Sully. 2016.
Directed by Clint Eastwood.
Starring Tom Hanks, Aaron Eckhart, Anna Gunn, Mike O’Malley, Jamey Sheridan, Michael Rapaport, and Laura Linney.
SYNOPSIS:
The story of Chesley Sullenberger, an American pilot who became a hero after landing his damaged plane on the Hudson River in order to save the flight’s passengers and crew.
With it being a Clint Eastwood film, Sully is aptly an all-American, flag waving, bald-eagle-swooping-past-the-Lincoln-memorial, fist-pumping affair. You expect little more from Eastwood, who is maybe the American director. His films celebrate the underdog, the blue-collar workers, the grandiose notion of the American dream as something only ever a reach away. With Sully – his best work since Million Dollar Baby way back in 2004 – Eastwood has conjured up a ludicrously efficient drama that – although lacking affection-is incredibly effective.
Tom Hanks stars as Chesley “Sully” Sullenburger, peroxide blonde hair, moustache following tow, a pilot with “42 years of experience”. During a routine flight between New York and Cleveland, all hell breaks loose after a flock of geese ravage the engines, resulting in total power loss. Alongside his co-pilot Jeff Skiles (Aaron Eckhart with a truly incredible moustache), he miraculously lands the plane in the Hudson River. What follows is an intense, unscrupulous investigation into the “water landing” as a direct result of human error.

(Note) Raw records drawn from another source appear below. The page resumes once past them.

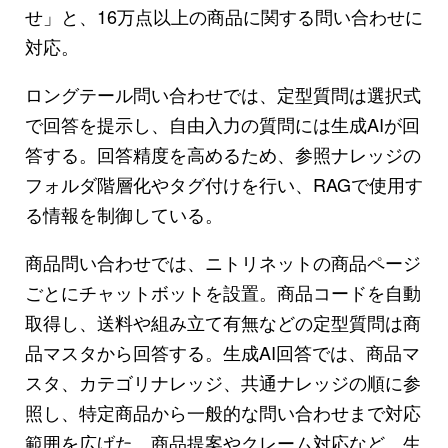
せ」と、16万点以上の商品に関する問い合わせに
対応。
ロングテール問い合わせでは、定型質問は選択式
で回答を提示し、自由入力の質問には生成AIが回
答する。回答精度を高めるため、参照ナレッジの
フォルダ階層化やタグ付けを行い、RAGで使用す
る情報を制御している。
商品問い合わせでは、ニトリネットの商品ページ
ごとにチャットボットを設置。商品コードを自動
取得し、送料や組み立て有無などの定型質問は商
品マスタから回答する。生成AI回答では、商品マ
スタ、カテゴリナレッジ、共通ナレッジの順に参
照し、特定商品から一般的な問い合わせまで対応
範囲を広げた。商品提案やクレーム対応など、生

I have an irrational fear of flying. All those stats declaring flight as the safest mode of travel mean nothing; we have no place 30,000 meters above land. Eastwood grasps onto this fear with a vice-like grip and rarely lets up. For the most part, this is achieved through almost unbearable sound design. Even before disaster strikes, as the engines rumble, the plane reaching speed before taking off, tension is exploited to induce cold sweats and white knuckles.

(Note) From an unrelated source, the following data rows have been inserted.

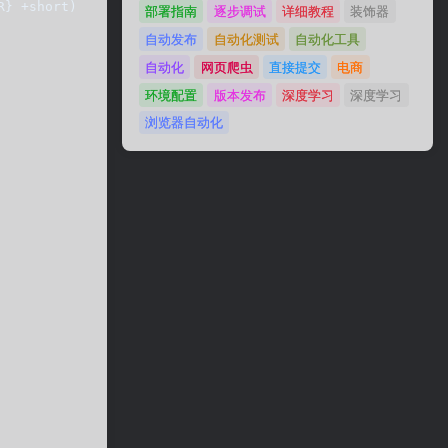
R} +short)"  done
部署指南
逐步调试
详细教程
装饰器
自动发布
自动化测试
自动化工具
自动化
网页爬虫
直接提交
电商
环境配置
版本发布
深度学习
深度学习
浏览器自动化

Then the crash, or the “water landing” as we are told consistently. It’s strange, although shown in full twice and for all its technical wizardry, it’s dampened by the looming figure of truth. The audience is well aware of the final outcome, and for those unaware, it’s plastered across every poster. Where Flight found total panic in air travel, Eastwood ensures a certain level of calm.
Where it succeeds most is in the series of encounters following. Sully is forced into hotel rooms, boardrooms and a vast courtroom before he’s given the chance to decompress and Hanks plays this with an underlying frailty, as if ready to crack at any moment. Hanks performs with a locked-jaw rigor, waving the absurd panic of the situation aside in place of absolute composure.
Yet as with Eastwood’s most recent work, he directs with a workmanlike efficiency. Every shot, every camera movement has the feel of having passed through numerous focus groups, while the conflict has the impression of being force. He also, rather strangely, attempts to conjure up villainy in moral ambiguity. Those tasked with tackling the event are portrayed as hubris, more arch villains than happened upon workers.
Sully is efficient and effecting if not affecting. Eastwood exploits paranoia before succumbing to the incessant demands of a narrative largely pointless. Like the sorest of thumbs, the ending-already plastered across every newspaper since the event in ’09-hovers awkwardly, reducing any conflict too little but a forced after-thought.